O Brasil é berço de cronistas excepcionais, como, só para citar alguns, Machado de Assis, Lima Barreto, Luis Fernando Veríssimo e Moacyr Scliar, além do mestre Rubem Braga, de cujo "jardim do alto", construído de forma artesanal no topo de um arranha-céu em Ipanema, no Rio de Janeiro, inspirou várias gerações de escritores. A casa de Rubem Braga é o lar imaginário de todo bom cronista brasileiro.

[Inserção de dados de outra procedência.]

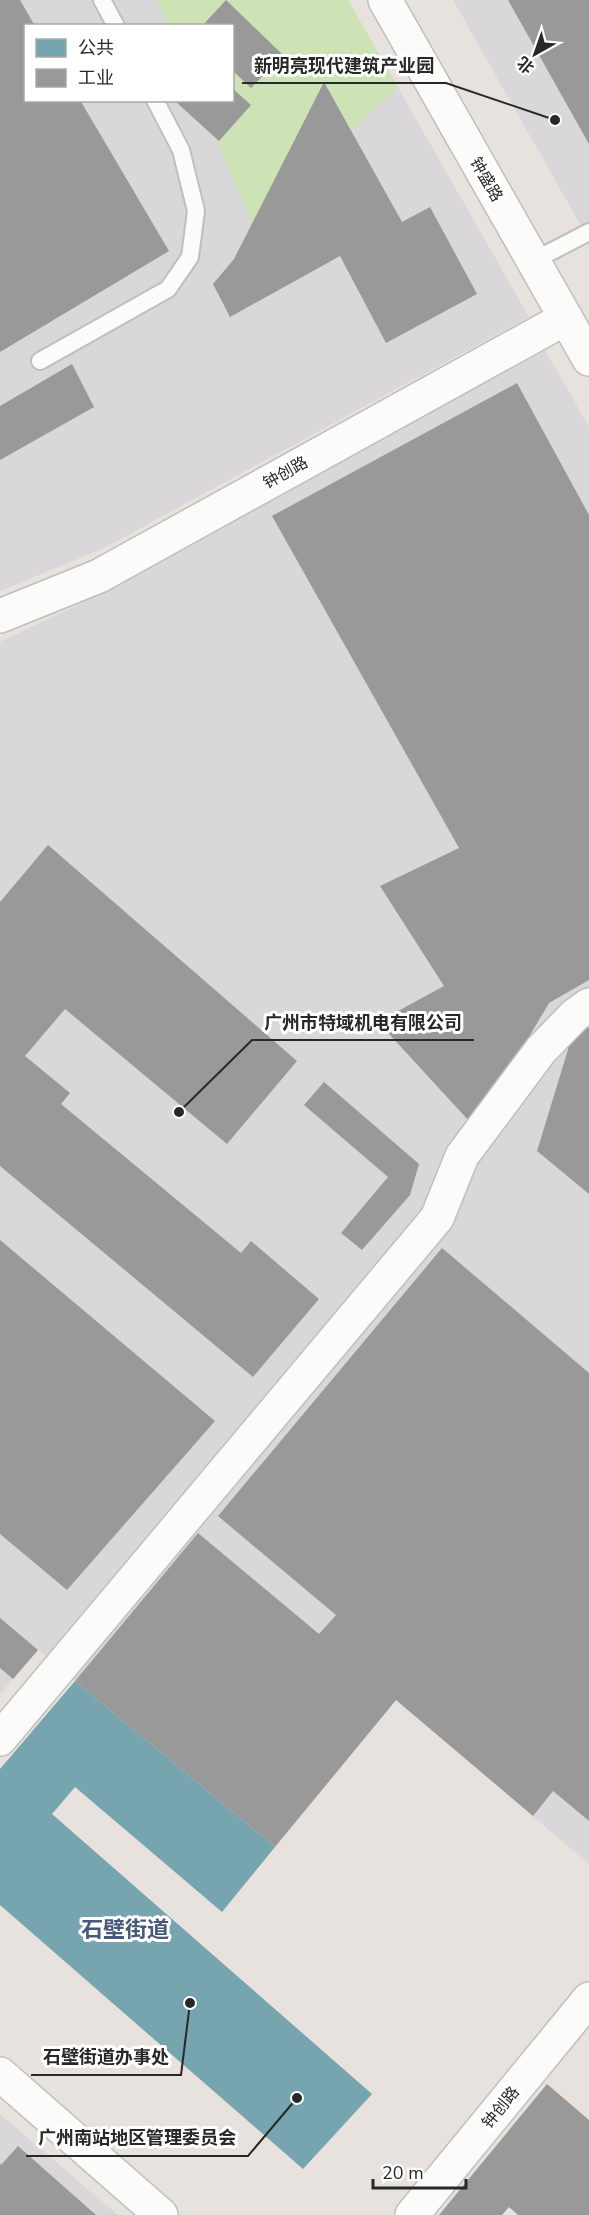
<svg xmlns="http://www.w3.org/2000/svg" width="589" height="2215" viewBox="0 0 589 2215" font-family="'Nunito Sans','Noto Sans SC',sans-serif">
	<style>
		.industrial { fill: #d9d7d9; fill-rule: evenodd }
		.green { fill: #cee3b5 }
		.public { fill: #76a5af }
		.industry { fill: #999 }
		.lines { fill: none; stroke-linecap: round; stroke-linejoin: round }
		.lane-casing { stroke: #c0bfbf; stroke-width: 20 }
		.street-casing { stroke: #c0bfbf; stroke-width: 36 }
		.secondary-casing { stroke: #c0bfbf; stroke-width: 36 }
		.lane { stroke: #fbfbfa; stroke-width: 16 }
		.street { stroke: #fbfbfa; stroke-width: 33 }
		.secondary { stroke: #fbfbfa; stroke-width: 33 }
		.labels { text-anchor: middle; stroke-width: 6; stroke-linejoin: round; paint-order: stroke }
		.street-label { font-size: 16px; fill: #282828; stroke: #fff }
		.district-label { font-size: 22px; font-weight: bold; fill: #485879; stroke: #fff }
		.leader { fill: none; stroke: #282828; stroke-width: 2 }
		.callout-dot { fill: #282828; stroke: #fff; stroke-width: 2 }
		.callout-label { font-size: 18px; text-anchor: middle; font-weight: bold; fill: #282828; stroke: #fff; stroke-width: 6; stroke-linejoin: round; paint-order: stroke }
	</style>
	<rect width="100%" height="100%" fill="#e7e2dd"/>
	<path class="industrial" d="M0,0H348L529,317L102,549L0,591ZM26,26H232V100H26Z
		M453,0H589V240Z
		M544,348L589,427V1864L396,1700L275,1847L38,1650L0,1694V642L106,591Z
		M0,2114L118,2215H0Z"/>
	<path class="green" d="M157,0H348L398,87L252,223L200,101L232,100V26L168,25Z"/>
	<path class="public" d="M75,1681L275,1847L222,1912L75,1787L52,1814L372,2094L303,2169L0,1905V1769Z"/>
	<path class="industry" d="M0,0H20L35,26H26V100H80L169,251L0,352Z
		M226,0L283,55L251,88L232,70V26H202Z
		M508,0H589V144Z
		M324,82L402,222L430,207L477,294L386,343L340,256L230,317L213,284L234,259Z
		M232,88L251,105L219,141L176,102L232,100Z
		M72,364L94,407L0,460V406Z
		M517,383L589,515V980L549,1003L478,1123L470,1122L378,1022L444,986L380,886L459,848L272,516Z
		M48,845L297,1061L227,1144L65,1009L25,1056L70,1093L61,1104L241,1253L251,1241L319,1299L253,1377L0,1166V902Z
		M589,1022V1194L537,1151L574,1030Z
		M324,1082L419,1164L410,1195L362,1250L341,1233L388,1177L304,1105Z
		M0,1240L215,1421L67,1590L0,1534Z
		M442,1248L589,1373V1821L553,1791L533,1816L396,1700L275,1847L75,1681L198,1533L319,1634L336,1615L218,1516Z
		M0,1618L38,1650L13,1679L0,1668Z
		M547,2084L589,2120V2215H518L509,2207L502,2215H439Z
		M18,2146L96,2215H0V2163L1,2165Z"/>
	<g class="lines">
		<g class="lane-casing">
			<path id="lane" d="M102,0L116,26
				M533,261L589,232
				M40,361L168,289L190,257L196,211L181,150L155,100"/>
		</g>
		<g class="street-casing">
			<path id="street" d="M0,1739L437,1218L462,1156L541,1050L575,1015L589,1005"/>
		</g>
		<g class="secondary-casing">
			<path id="secondary" d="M385,0L589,359
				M0,616L99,576L566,318
				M0,2074L161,2215
				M412,2215L589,1999"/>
		</g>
		<use href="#lane" class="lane"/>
		<use href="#street" class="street"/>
		<use href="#secondary" class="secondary"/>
	</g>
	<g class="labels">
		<g class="street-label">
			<text transform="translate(487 179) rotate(60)" y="6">钟盛路</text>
			<text transform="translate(285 472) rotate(-29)" y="6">钟创路</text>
			<text transform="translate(500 2107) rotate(-51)" y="6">钟创路</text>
		</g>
		<g class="district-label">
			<text x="125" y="1937">石壁街道</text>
		</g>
	</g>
	<path class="leader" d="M555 120L446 83H242M179 1112L252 1040H474M190 2003L181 2075H31M297 2098L248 2156H26"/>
	<g class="callout-dot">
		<circle cx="555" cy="120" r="6"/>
		<circle cx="179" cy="1112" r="6"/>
		<circle cx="190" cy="2003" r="6"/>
		<circle cx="297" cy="2098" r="6"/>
	</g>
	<g class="callout-label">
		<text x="344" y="72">新明亮现代建筑产业园</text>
		<text x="363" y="1029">广州市特域机电有限公司</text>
		<text x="106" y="2063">石壁街道办事处</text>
		<text x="137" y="2144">广州南站地区管理委员会</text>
	</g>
	<rect x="24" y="24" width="210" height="78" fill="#ffffff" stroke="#a9a9a9" stroke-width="1.5"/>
	<rect x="36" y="39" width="30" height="18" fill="#76a5af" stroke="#a9a9a9" stroke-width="1.5"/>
	<text x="78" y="54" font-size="18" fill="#282828">公共</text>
	<rect x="36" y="69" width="30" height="18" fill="#999999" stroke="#a9a9a9" stroke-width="1.5"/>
	<text x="78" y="84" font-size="18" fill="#282828">工业</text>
	<g transform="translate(535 54) rotate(220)" stroke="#ffffff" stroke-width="4.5" paint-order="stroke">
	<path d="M0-4.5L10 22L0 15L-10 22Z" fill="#282828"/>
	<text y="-9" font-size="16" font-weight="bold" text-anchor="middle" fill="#282828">北</text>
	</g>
	<path d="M373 2179v9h93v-9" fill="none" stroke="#282828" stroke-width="3"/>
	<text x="382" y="2179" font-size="18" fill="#282828" stroke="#ffffff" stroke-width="4.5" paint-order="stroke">20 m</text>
</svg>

A crônica não tem compromisso explícito com a objetividade. Ela é fruto de um espírito poético que arredonda letras e ideias, de acordo com o talento de seu artífice. Numa crônica interessante, realidade e imaginação se misturam, presente e passado se reúnem e se tornam indissociáveis. Pela pena do cronista, o mundo é reinventado e os leitores são agraciados com a oportunidade de perceber os acontecimentos por meio da poesia que lança luz nas trevas e imprime graça onde antes só havia a frieza indiferente dos fatos.

O cronista, nesse sentido, carrega a responsabilidade de informar e encantar, traduzindo a realidade marcada pela linguagem constituída para a imaginação alimentada pela linguagem poética, aquela que se abre para o novo e reacende esperanças. Uma crônica bem-composta é capaz de reorientar vidas inteiras, dar coragem e elevar a autoestima. Embora sua marca seja a singularidade de quem a redige, a crônica é um texto público, um predomínio do tempo sobre a existência.

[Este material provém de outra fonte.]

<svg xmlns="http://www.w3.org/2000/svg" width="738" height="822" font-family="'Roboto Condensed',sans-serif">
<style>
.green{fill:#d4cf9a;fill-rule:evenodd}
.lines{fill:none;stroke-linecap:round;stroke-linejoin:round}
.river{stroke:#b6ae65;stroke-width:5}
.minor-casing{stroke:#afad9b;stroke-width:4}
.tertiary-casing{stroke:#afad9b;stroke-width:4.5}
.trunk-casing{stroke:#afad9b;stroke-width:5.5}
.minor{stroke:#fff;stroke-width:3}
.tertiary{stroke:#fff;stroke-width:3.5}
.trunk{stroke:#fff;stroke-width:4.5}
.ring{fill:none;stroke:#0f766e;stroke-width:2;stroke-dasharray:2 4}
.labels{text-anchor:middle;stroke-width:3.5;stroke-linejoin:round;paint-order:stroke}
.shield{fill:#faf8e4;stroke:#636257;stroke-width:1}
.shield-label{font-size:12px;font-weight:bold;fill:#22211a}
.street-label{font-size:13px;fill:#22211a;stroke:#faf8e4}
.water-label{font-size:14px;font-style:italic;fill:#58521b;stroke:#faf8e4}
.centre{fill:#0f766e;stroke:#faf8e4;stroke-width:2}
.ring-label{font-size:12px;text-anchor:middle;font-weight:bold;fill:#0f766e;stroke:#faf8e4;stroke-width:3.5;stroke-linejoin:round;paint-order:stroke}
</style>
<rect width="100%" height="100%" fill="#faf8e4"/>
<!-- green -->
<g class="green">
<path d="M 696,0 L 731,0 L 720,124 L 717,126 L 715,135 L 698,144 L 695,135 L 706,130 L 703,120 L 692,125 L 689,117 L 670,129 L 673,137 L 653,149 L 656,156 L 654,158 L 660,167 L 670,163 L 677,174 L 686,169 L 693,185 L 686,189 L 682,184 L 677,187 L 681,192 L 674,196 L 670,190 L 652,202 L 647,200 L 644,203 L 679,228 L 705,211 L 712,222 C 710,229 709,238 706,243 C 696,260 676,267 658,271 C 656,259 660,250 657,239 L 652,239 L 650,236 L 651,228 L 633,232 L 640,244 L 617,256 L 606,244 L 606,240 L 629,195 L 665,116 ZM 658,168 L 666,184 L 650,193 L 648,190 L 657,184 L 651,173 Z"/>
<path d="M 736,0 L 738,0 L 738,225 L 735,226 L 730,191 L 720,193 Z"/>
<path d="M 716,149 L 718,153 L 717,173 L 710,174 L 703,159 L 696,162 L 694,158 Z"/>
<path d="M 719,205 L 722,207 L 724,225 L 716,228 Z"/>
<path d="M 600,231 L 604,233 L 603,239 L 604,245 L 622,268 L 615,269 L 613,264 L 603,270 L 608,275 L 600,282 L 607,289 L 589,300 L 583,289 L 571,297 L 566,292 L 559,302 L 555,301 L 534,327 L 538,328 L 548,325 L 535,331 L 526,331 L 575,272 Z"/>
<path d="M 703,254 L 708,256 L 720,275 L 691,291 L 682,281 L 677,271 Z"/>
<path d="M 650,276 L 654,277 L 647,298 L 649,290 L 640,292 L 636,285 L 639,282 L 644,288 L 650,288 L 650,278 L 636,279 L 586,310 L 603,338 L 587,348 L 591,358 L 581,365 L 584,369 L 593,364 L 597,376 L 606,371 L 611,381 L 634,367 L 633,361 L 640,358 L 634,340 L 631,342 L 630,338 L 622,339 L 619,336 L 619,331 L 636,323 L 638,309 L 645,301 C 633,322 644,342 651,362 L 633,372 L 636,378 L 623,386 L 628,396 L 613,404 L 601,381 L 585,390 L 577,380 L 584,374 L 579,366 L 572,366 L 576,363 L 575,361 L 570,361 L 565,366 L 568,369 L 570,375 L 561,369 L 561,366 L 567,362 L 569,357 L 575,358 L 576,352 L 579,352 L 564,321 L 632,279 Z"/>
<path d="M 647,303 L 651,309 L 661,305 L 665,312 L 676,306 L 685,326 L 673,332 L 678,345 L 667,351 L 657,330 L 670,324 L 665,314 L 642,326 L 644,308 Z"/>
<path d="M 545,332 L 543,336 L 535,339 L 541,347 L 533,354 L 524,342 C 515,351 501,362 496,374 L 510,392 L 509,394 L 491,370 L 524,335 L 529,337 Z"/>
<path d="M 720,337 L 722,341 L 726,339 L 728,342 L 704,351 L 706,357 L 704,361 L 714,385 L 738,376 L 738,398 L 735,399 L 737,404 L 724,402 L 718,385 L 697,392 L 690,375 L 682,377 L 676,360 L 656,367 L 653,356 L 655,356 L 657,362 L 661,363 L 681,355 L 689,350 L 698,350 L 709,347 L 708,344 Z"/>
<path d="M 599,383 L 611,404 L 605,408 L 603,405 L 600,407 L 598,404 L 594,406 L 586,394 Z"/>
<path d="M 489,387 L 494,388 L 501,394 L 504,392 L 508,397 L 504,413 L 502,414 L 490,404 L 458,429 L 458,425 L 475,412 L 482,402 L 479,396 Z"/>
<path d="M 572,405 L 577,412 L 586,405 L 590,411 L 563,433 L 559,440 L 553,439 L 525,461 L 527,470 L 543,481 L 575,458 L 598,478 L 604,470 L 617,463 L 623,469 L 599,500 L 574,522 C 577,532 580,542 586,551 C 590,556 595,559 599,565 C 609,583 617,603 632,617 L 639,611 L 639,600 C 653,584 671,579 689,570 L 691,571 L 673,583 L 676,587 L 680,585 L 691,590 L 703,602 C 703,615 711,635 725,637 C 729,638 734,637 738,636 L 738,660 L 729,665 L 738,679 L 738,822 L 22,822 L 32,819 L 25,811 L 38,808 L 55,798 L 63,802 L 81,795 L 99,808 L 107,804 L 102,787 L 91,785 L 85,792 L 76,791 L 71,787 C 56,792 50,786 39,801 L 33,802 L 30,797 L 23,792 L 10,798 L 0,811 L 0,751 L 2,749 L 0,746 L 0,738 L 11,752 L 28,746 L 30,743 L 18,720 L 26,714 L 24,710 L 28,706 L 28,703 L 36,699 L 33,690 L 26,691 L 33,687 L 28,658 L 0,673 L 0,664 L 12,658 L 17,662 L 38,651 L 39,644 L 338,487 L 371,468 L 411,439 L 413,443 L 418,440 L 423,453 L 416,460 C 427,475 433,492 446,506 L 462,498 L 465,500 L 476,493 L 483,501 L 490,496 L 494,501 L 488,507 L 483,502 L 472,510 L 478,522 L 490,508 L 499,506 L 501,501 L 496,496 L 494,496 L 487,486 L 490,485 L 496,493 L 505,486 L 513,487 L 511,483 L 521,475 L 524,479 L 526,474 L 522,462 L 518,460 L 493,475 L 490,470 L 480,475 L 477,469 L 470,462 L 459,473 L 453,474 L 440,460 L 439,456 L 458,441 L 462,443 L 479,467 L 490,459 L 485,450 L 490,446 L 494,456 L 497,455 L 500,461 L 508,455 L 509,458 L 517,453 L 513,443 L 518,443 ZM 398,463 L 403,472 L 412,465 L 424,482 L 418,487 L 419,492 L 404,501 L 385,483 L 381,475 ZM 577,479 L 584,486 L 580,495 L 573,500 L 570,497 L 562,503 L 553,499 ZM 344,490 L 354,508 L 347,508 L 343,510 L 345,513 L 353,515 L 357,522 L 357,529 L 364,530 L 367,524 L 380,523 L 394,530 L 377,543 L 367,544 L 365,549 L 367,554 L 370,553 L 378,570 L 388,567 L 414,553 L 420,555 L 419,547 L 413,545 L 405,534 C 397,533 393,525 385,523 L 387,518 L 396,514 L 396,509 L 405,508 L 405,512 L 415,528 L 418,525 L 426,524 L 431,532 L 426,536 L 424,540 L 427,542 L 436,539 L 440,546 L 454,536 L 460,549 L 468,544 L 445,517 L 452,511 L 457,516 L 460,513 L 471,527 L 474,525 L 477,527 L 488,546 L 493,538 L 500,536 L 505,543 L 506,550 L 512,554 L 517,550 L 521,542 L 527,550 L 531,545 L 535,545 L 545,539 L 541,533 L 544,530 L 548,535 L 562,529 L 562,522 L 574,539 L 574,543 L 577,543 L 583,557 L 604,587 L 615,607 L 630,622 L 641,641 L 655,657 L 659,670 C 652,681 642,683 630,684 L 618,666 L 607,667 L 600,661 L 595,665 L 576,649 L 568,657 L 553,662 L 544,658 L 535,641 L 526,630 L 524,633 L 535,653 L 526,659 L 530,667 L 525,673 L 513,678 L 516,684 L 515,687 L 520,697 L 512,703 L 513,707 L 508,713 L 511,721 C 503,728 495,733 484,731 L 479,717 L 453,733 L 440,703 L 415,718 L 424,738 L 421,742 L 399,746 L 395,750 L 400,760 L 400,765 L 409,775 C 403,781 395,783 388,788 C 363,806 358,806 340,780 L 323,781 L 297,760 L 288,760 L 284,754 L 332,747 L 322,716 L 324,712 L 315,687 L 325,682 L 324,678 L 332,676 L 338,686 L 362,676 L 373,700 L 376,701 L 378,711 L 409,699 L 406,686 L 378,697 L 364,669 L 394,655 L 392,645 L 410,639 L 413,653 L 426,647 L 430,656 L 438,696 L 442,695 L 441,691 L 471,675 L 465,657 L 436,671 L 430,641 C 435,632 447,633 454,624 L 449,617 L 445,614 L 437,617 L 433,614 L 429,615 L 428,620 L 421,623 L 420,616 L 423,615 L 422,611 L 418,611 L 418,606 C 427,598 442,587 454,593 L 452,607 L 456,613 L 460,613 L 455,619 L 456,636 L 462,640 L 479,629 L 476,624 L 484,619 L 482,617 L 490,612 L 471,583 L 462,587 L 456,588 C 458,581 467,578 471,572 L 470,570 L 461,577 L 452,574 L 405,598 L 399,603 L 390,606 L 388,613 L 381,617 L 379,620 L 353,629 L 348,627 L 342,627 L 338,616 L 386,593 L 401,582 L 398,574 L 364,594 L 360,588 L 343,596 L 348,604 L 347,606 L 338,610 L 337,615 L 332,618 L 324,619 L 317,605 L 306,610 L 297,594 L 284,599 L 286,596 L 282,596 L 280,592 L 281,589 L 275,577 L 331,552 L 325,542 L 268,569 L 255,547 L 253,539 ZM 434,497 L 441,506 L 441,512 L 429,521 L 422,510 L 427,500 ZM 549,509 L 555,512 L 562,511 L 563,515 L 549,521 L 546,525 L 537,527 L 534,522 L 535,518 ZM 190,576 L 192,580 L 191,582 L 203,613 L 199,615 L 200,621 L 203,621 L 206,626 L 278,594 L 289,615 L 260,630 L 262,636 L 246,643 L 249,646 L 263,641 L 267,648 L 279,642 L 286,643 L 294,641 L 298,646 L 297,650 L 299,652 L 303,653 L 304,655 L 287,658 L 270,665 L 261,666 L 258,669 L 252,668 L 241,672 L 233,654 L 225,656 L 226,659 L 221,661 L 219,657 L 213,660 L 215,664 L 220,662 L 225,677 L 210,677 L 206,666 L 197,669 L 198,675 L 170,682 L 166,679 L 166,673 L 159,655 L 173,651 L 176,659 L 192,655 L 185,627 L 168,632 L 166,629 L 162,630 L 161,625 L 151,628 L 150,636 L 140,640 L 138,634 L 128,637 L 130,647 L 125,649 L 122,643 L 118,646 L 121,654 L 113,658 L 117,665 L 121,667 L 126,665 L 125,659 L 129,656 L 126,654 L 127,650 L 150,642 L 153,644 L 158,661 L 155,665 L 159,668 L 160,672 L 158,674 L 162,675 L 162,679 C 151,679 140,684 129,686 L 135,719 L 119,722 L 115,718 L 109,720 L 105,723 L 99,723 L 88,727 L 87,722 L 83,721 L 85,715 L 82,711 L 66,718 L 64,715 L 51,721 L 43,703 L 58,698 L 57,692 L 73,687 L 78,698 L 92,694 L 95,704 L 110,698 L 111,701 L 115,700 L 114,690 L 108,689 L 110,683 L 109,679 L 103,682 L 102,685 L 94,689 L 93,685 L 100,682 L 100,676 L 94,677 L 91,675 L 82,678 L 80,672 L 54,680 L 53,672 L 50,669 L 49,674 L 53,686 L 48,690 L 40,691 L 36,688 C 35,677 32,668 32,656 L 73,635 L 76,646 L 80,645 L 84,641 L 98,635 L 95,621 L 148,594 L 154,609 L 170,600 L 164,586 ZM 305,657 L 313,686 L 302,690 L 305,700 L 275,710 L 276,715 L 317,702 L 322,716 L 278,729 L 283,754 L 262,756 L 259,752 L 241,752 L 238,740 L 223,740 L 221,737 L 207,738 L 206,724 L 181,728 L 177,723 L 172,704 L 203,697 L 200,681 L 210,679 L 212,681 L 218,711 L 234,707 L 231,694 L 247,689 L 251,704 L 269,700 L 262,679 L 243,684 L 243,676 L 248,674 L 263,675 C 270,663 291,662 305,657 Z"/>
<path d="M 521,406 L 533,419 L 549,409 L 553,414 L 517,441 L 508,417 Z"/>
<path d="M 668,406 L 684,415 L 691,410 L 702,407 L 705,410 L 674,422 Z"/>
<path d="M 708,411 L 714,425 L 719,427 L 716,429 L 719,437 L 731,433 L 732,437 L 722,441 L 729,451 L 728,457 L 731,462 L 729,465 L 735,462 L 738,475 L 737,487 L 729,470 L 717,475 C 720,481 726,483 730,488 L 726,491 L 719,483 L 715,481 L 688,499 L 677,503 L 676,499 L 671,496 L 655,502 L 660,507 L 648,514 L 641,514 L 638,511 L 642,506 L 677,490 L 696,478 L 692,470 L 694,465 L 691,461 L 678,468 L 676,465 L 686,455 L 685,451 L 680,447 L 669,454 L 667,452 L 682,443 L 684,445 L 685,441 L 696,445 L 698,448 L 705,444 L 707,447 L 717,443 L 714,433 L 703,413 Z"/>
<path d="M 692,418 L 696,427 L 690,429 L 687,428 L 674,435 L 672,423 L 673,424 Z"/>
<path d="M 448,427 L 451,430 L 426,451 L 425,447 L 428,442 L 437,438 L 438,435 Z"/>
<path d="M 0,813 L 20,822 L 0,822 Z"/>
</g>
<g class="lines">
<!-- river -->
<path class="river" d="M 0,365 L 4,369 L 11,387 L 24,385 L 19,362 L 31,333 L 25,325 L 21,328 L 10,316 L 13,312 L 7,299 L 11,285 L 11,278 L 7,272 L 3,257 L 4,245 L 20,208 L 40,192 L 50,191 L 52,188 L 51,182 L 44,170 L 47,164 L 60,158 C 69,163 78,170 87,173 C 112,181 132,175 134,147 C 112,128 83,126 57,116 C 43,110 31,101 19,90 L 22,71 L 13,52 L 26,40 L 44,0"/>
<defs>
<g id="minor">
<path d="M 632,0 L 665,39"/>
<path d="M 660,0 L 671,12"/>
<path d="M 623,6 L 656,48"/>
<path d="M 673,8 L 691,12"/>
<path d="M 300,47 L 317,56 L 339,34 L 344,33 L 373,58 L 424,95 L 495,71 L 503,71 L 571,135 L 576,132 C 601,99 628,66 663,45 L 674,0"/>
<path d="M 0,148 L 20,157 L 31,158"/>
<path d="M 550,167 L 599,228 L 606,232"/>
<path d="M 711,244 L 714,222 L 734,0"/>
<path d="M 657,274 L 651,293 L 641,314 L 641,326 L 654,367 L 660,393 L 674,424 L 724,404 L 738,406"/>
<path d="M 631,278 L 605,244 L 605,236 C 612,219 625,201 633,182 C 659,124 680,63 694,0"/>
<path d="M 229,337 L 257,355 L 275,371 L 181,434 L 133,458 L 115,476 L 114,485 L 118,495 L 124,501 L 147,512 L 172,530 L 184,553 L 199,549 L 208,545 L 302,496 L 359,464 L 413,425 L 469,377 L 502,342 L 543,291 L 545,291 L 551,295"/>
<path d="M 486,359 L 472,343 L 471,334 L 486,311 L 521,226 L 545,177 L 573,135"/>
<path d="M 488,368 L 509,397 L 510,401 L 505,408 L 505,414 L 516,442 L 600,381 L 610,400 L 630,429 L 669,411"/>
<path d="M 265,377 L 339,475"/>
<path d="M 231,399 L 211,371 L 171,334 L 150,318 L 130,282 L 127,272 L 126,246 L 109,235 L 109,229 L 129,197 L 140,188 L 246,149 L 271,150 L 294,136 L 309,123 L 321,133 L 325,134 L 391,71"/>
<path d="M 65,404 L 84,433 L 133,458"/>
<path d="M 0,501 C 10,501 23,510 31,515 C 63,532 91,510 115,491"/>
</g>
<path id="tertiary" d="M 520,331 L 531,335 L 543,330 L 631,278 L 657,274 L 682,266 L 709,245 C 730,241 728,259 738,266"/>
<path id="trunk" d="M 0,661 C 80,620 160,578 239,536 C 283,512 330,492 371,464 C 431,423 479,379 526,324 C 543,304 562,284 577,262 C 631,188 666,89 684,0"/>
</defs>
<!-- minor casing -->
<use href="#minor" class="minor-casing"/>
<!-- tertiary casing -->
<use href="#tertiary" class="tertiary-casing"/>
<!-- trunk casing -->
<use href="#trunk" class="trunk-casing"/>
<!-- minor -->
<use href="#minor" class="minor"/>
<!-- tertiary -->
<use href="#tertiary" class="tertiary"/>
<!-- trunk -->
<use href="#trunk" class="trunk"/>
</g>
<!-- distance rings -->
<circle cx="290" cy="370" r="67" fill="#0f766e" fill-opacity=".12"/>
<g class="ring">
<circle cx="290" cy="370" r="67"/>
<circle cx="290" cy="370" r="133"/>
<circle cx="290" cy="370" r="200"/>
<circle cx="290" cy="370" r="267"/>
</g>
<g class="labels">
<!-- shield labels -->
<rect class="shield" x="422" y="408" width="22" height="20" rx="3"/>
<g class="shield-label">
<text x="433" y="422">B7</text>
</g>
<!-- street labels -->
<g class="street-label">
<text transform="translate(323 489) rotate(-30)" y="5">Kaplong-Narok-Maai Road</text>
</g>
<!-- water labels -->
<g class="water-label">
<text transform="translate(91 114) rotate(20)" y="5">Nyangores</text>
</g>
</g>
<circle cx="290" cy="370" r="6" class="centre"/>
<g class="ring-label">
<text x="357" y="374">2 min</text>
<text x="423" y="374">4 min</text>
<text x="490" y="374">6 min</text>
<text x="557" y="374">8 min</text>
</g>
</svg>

Para ser capaz de passar do monólogo ao diálogo entre seu autor e o mundo, a crônica necessita expressar as diferenças com as quais está em permanente processo de troca. No intercâmbio, surgem cenários, enredos e parábolas que podem encantar a realidade, emprestando à crônica aquele poder de dar formosura e poesia às coisas, engrandecendo sua proposta de melhorar a vida das pessoas que a leem. É nesse momento que a linguagem poética se instaura, combatendo o utilitarismo, o fatalismo e o ódio de quem espalha o maldizer por meio daquilo que pensa, diz ou escreve.

Há vitalidade e papel transformador em toda palavra escrita. Na união da crônica com a poesia, entretanto, os fenômenos reais deixam de ser inevitáveis. Assim, a dor e a tristeza podem ser evitadas ou, no mínimo, amenizadas. Nesse sentido, para o bem ou para o mal, não é pequeno o poder à mão de um cronista.

Faz tempo que a crônica anda presente em jornais, revistas e até em atividades dentro das escolas. Em sala de aula, uma crônica pode ilustrar muitos temas de várias matérias, da biologia à sociologia, da matemática à filosofia, tornando tudo mais rico e afeiçoado à linguagem da juventude. O texto nascido do Tempo pode, pois, agradar ao Céu e à Terra, fazendo jus à sua poderosa origem.